Quick caveat: As fun as it can be to surprise someone, make sure that your loved one has given their full support. They may want to keep their diagnosis private, or they may not want the extra attention.
There are plenty of creative ways to get others involved once you have your loved one’s blessing, and they range from being as simple as having people send cards or organizing a race to raise money for treatment. Look around online and in support groups on social media, and you will see many ways in which communities have rallied behind the people they love.
Make sure your loved one knows that they don’t just have you — they have a whole community behind them.
7. Don’t forget about caregivers — and that includes yourself.
Caring for a loved one with cancer can become a full-time job, and caregivers often neglect their own mental and physical health during that time.

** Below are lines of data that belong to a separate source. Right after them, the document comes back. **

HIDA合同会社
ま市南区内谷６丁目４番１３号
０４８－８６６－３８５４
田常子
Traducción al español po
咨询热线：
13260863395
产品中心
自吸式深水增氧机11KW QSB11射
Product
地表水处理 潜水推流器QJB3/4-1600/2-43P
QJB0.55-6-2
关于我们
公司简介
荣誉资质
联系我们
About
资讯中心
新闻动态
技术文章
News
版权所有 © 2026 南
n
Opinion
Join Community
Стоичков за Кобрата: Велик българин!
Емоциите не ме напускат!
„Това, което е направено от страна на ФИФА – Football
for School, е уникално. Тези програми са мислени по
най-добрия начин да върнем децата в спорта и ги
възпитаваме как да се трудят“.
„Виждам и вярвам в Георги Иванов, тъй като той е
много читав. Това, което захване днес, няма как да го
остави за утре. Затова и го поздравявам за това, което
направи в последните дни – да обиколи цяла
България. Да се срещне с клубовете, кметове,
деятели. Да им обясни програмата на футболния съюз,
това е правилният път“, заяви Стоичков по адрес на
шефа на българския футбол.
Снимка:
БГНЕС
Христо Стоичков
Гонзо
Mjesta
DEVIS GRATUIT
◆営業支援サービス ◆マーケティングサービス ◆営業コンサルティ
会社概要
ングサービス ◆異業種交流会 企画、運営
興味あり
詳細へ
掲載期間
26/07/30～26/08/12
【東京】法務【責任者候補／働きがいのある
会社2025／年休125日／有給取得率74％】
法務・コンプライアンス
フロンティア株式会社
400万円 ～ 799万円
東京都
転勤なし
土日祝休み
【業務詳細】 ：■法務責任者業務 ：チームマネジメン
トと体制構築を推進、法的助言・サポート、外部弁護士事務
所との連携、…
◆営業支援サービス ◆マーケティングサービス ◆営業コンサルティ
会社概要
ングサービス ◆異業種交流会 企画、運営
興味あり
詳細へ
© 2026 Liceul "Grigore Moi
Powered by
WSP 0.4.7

But when it comes to caregiving, it’s a “you can’t care for someone else if you don’t care for yourself, first” situation. Practicing self-care and concentrating on your own health doesn’t just keep your health in check — it also benefits the person you’re caring for.
If you aren’t the primary caregiver, some ways you can help your loved one’s caregiver focus on their own needs and decrease their stress include:
- Plan for a long visit rather than a quick drop-in so that their caregiver gets more time off for their own care.
- If you’re bringing over food, remember to pick up some for the caregiver, too.
- When coming over, bring your own snacks so that you don’t impose on the caregiver.
- Offer to run errands for the caregiver that they can’t do while caring for your loved one.
- Give emotional support and show your appreciation.
- Remind them of the importance of self-care if they express feeling guilty about taking time for themselves.
Watching someone you love go through cancer treatment can take a toll on your health and well-being. If you’re struggling, remember that you can always reach out to a behavioral health specialist like a therapist or counselor. When your needs are met — whether you’re a caregiver, family member, or friend — you will be better equipped to give your loved one the care they need.